Nous avons sollicité l’aide d’un élève conservateur de l’Enssib pour défricher le terrain auprès de notre communauté enseignante. Durant son stage de quatre mois, Rémi Joinville a conduit des entretiens semi-directifs auprès de 13 enseignants-chercheurs de diverses disciplines sur leurs usages et leurs souhaits en matière de documentation numérique. Les personnes sollicitées étaient en priorité nos « interlocuteurs documentaires », désignés par leurs pairs pour représenter leurs besoins en matière de documentation auprès du SCD, sans que cela ne présume de leur propre connaissance de la réalité de notre offre. Les réponses obtenues ont fait émerger quelques tendances générales.
Des ressources souvent méconnues des enseignants
Cette méconnaissance n’est pas partagée dans toutes les disciplines couvertes par l’université de Rennes 15. En Droit, Économie et Gestion, les ressources documentaires en général, électroniques en particulier, semblent bien insérées dans les cours, tandis que les enseignants en Informatique et en Santé en ont un usage beaucoup plus limité. Le cours y est de très loin la principale sinon l’unique source d’information mentionnée.
Concernant la diversité des supports, nous avons noté un intérêt pour des contenus audiovisuels, particulièrement en Sciences exactes. En revanche, les avis sont plus contrastés sur les ressources mêlant théorie et exercices pratiques, qui s’apparentent à des cours dont les enseignants devraient conserver la maîtrise.
Le livre imprimé, toujours indispensable
Si cette crise a montré l’intérêt de pouvoir disposer d’une offre riche en ebooks et en manuels, particulièrement pendant les deux mois de confinement durant lesquels les BU sont restées fermées au public, les enseignants estiment que les étudiants s’engagent moins dans la lecture d’un ebook que dans la lecture d’un ouvrage imprimé et que l’aspect physique des études (un campus, une bibliothèque et des ouvrages imprimés) reste important. La perspective d’une politique documentaire qui se recentrerait sur les ebooks n’a pas recueilli l’enthousiasme des personnes interrogées.
Le LMS6 Moodle semble ainsi une ressource à investir, encore inégalement exploitée. A côté d’utilisateurs de longue date de Moodle, certains des enseignants du panel prenaient connaissance de la complexité de l’outil et regrettaient sa lourdeur de paramétrage. La plupart ignoraient que leurs bibliothécaires y avaient développé des contenus pédagogiques réutilisables par tous. Nombre des personnes interviewées n’ont pas le réflexe de vérifier que les titres de leur bibliographie sont bien disponibles à la bibliothèque.

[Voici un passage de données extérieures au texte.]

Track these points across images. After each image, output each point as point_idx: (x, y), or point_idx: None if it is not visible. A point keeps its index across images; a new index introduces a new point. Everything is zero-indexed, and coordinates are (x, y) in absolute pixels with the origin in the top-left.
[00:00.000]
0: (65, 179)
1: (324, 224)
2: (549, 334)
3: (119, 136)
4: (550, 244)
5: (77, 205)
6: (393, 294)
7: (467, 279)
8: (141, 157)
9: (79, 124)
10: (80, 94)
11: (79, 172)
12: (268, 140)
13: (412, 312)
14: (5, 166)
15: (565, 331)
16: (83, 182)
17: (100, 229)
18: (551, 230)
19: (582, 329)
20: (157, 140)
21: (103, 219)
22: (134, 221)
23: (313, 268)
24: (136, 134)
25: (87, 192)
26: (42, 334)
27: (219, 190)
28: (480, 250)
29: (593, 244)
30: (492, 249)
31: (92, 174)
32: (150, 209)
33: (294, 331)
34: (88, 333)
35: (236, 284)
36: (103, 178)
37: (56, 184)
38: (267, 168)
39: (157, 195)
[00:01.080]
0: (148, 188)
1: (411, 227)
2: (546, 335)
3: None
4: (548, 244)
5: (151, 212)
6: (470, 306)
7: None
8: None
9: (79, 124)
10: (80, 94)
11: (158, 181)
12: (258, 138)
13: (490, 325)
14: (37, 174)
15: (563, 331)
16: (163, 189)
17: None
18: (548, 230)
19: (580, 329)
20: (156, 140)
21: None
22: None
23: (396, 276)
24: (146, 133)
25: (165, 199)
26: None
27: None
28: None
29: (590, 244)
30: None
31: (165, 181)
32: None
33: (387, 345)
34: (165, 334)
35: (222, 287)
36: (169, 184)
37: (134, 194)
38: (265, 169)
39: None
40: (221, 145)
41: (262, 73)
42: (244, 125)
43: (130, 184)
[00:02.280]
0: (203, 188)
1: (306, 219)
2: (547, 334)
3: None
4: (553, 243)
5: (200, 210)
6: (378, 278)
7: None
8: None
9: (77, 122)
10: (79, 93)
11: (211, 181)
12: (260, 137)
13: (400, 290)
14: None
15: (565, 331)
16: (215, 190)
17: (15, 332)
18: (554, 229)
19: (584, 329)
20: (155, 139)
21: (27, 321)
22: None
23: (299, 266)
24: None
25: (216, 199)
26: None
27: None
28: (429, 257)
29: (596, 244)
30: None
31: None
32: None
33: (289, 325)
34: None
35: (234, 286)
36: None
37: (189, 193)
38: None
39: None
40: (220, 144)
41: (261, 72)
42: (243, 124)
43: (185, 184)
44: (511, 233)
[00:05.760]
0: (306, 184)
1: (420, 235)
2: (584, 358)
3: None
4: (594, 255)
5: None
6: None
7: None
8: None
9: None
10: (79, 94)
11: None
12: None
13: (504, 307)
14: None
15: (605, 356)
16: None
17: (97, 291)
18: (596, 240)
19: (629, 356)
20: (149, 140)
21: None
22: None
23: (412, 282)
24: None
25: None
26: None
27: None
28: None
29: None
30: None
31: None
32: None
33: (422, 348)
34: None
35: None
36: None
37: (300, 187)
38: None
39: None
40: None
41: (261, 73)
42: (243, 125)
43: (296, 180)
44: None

Ils ont donc montré de l’intérêt pour le principe d’un plugin qui permettrait depuis Moodle de faire un lien vers les titres présents dans notre outil de découverte7.

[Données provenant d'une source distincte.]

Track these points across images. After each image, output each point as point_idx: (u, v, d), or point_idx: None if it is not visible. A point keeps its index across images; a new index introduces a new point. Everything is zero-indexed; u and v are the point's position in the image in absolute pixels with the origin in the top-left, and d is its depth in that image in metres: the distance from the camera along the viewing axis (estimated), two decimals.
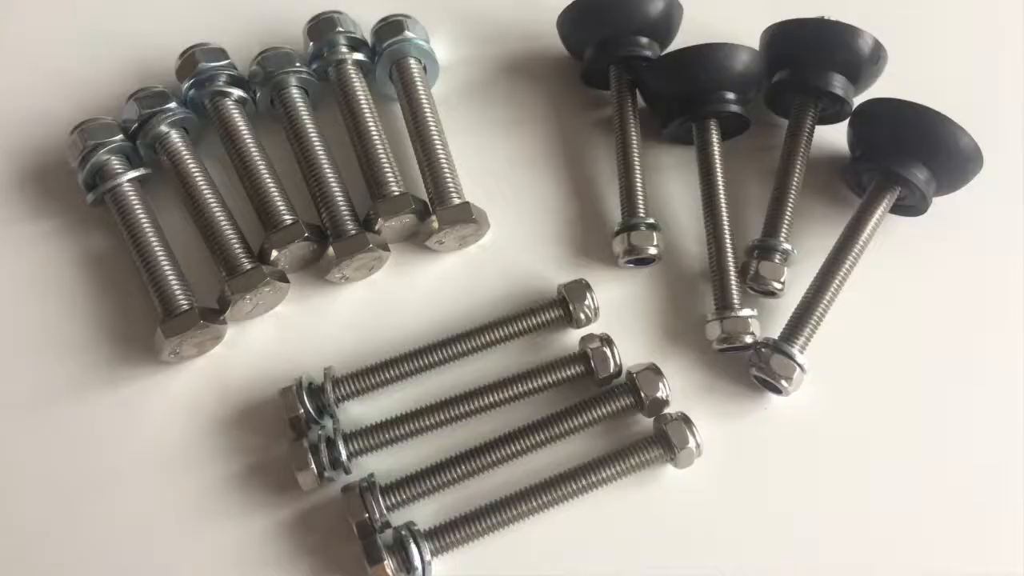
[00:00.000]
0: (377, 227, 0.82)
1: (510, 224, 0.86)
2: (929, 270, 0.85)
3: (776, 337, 0.78)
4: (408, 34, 0.87)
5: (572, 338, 0.82)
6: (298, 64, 0.86)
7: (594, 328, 0.81)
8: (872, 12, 0.89)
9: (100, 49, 0.94)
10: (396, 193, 0.83)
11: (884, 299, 0.83)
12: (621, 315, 0.83)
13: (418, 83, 0.86)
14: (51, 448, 0.78)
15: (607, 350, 0.78)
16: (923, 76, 0.89)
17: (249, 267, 0.80)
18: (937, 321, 0.83)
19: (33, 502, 0.77)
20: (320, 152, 0.84)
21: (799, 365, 0.77)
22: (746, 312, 0.79)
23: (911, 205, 0.83)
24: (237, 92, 0.86)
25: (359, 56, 0.88)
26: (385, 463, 0.77)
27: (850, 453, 0.78)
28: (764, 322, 0.81)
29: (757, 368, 0.78)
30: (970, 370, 0.81)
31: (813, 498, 0.77)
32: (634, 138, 0.85)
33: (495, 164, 0.89)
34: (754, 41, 0.87)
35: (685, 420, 0.75)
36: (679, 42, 0.88)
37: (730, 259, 0.81)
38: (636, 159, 0.85)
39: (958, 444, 0.79)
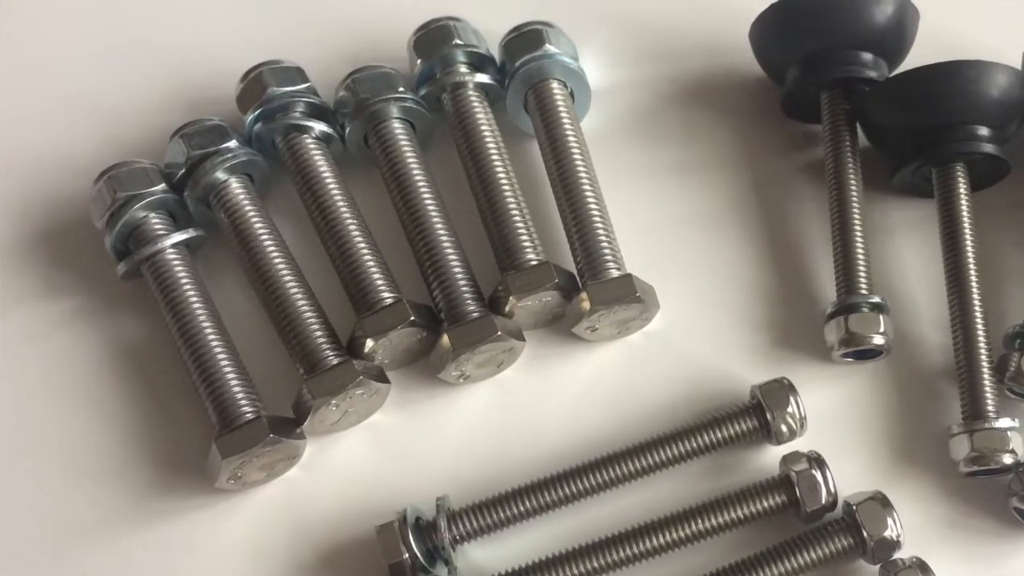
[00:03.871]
0: (508, 308, 0.77)
1: (686, 304, 0.80)
2: None
3: None
4: (549, 48, 0.81)
5: (771, 457, 0.75)
6: (401, 89, 0.82)
7: (800, 444, 0.74)
8: None
9: (136, 67, 0.90)
10: (534, 262, 0.77)
11: None
12: (836, 427, 0.77)
13: (563, 114, 0.81)
14: None
15: (817, 474, 0.72)
16: None
17: (336, 362, 0.75)
18: None
19: None
20: (431, 206, 0.79)
21: None
22: (1005, 423, 0.72)
23: None
24: (319, 127, 0.81)
25: (483, 78, 0.82)
26: None
27: None
28: None
29: (1019, 498, 0.71)
30: None
31: None
32: (854, 188, 0.78)
33: (666, 223, 0.83)
34: (1015, 59, 0.78)
35: (922, 568, 0.69)
36: (912, 59, 0.80)
37: (983, 351, 0.74)
38: (856, 217, 0.78)
39: None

Pour permettre à la bibliothèque de mieux communiquer sur son offre et ses services, certains enseignants se sont dits prêts à inviter des bibliothécaires en réunion pédagogique, tandis que d’autres anticipent une faible audience et réclament plutôt de l’information par mail, telles les newsletters envoyées durant la crise sanitaire.
Et dans le monde d’après ?
Il est encore difficile de mesurer l’impact durable de la crise sanitaire sur l’évolution de nos services et sur nos relations avec nos publics. Cette année nous a mis au défi de réagir vite et efficacement dans des circonstances exceptionnelles, elle a été l’occasion pour les bibliothèques de répondre « présentes », de démontrer leurs capacités d’adaptation, et de tisser des liens renforcés avec les enseignants. Des ponts sont établis, qu’il nous faudra réussir à pérenniser dans un fonctionnement plus traditionnel.